WORK TO BE COMPLETED
Output the records exactly as they appear, with no pictures included.

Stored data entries
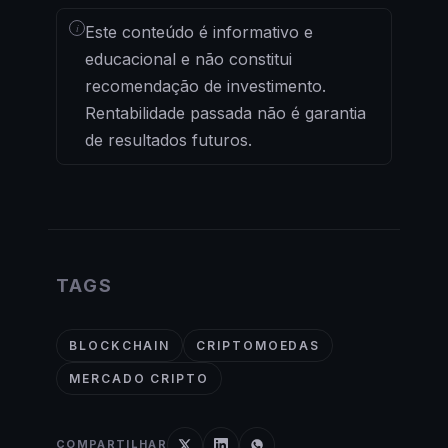
i
Este conteúdo é informativo e
educacional e não constitui
recomendação de investimento.
Rentabilidade passada não é garantia
de resultados futuros.
TAGS
BLOCKCHAIN
CRIPTOMOEDAS
MERCADO CRIPTO
COMPARTILHAR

YOUR SOLUTION
i
Este conteúdo é informativo e
educacional e não constitui
recomendação de investimento.
Rentabilidade passada não é garantia
de resultados futuros.
TAGS
BLOCKCHAIN
CRIPTOMOEDAS
MERCADO CRIPTO
COMPARTILHAR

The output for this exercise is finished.